Ancestry and Kinship: Household Structures
Ancestry and Kinship: Household Structures
Defining the Household. During the Middle Ages all people who lived together, including those not related by blood or marriage, were considered a household. A typical household might include not only parents and children but also other relatives, servants, and apprentices. In the upper levels of society, especially in the homes of the medieval aristocracy, guards and other military retainers, along with the large number of servants necessary to run an aristocratic estate, were also included in the household.

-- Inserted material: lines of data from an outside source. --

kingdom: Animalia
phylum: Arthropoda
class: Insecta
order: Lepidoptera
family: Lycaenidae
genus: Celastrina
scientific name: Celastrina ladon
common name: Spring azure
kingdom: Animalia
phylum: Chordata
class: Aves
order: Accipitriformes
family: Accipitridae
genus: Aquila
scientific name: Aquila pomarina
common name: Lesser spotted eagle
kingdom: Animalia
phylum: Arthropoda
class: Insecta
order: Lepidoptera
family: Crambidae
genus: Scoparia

Household Cycles. Several different family structures existed across Europe during the Middle Ages, and it is sometimes difficult for modern scholars to describe them exactly or to do a systematic analysis of their growth and development. Because there were no population censuses or tax assessments for most of the period, documentation is haphazard and allows only limited insights into family structures at various times and places. Medieval households appear to have gone through stages of development over time, according to the life cycle of the family. At one point, a household would be a husband and wife, who then had children. When the offspring grew up, they would leave to form new households. As each son married, he might bring his wife to live with his parents, thus creating a household of two or more married couples. When the parents died, this multiple household tended to break into several conjugal units, at which point the cycle began again. Some households may never have reached the multiple stage. Perhaps the father died before the son married, or no sons lived to adulthood; or the family did not have enough land to feed that many people. Households might also have been extended to include various relatives—such as unmarried children, siblings, and stepchildren—as well as various nonrelatives.
Early Records. In 820 the abbey of Santa Maria di Farfa, near Rome, surveyed the holdings of the estate. The resulting document reveals that the great majority of households were simple conjugal families, with or without children. A father remained head of the household until he died. When a widowed father lived with a married son,
the father was still listed as the head of the household. Moreover, it appears that sons who inherited property were already married or widowed when their fathers died. When a son married, he either established his own household or brought his wife into his father’s house. Married daughters left their parents’ households and did not tend to return when widowed. These findings are quite different from the information provided in a survey made at Saint Germain des Prés, near Paris, sometime between 809 and 839. Here almost half of the households (43 percent) were multiple families; in a few cases, they included three generations. Moreover, this survey lists husbands who were not from the local area. Sometimes the man moved to his wife’s home, rather than taking her to live in his father’s household. Similarly, an 813-814 survey of the area near Marseilles, in southern France, reveals that 35 percent of households were multiple, some comprising as many as five conjugal couples. This particular structure might have been the result of the need for protection from the Saracens, who were then threatening the area with invasion. While these surveys do not allow firm conclusions about medieval households, they do provide important and rare glimpses into the living arrangements of rural peasants in the ninth century.
Stem Families. Another form of family structure, the stem family, has also been identified as part of the familial life cycle. This complex grouping included the conjugal unit of husband and wife, their children, grandparents, unmarried siblings, and servants. In this system only one child would marry and remain at home to inherit the family farm. The other children would have to remain unmarried while living at home, or marry and move away to start a new household. Thus, a man might cycle through three stages of life: son and heir, head of the household, and a retired parent. While this kind of family structure may have been the ideal among the peasant population, the realities of daily life—including high infant mortality, low life expectancy, and the inability of holdings to support many people—often made it unattainable.
Impartible Inheritance. To maintain the ideal stem family required a system of impartible inheritance. To keep the family holding intact, only one child could inherit it. The other children would be required to forgo inheritance and, consequently, were unlikely to marry. Under partible inheritance—in which the estate is divided, equally or unequally, among some or all of the children—the family holding would have become increasingly smaller as each portion was divided and redivided in succeeding generations; ultimately each portion of land would have become too small to support even a single conjugal family.
A Moral Unit. A focus on household structure and inheritance practices should not obscure the fact that the family was a moral, as well as an economic, unit. Members of the household shared the labor on the family holding and developed a sense of solidarity. For example, when a family made donations for prayers on behalf of relatives, they were usually for a person who was or had been a member of the immediate household. Thus, people remembered mothers, fathers, wives, and sons. Less frequently mentioned were sisters and daughters—women who had left the household when they married and were, in some sense, no longer members of that domestic group.
Sources
Frances Gies and Joseph Gies, Marriage and the Family in the Middle Ages (New York: Harper & Row, 1987).
Jack Goody, The Development of Family and Marriage in Europe (Cambridge: Cambridge University Press, 1983).
David Herlihy, Medieval Households (Cambridge, Mass.: Harvard University Press, 1985).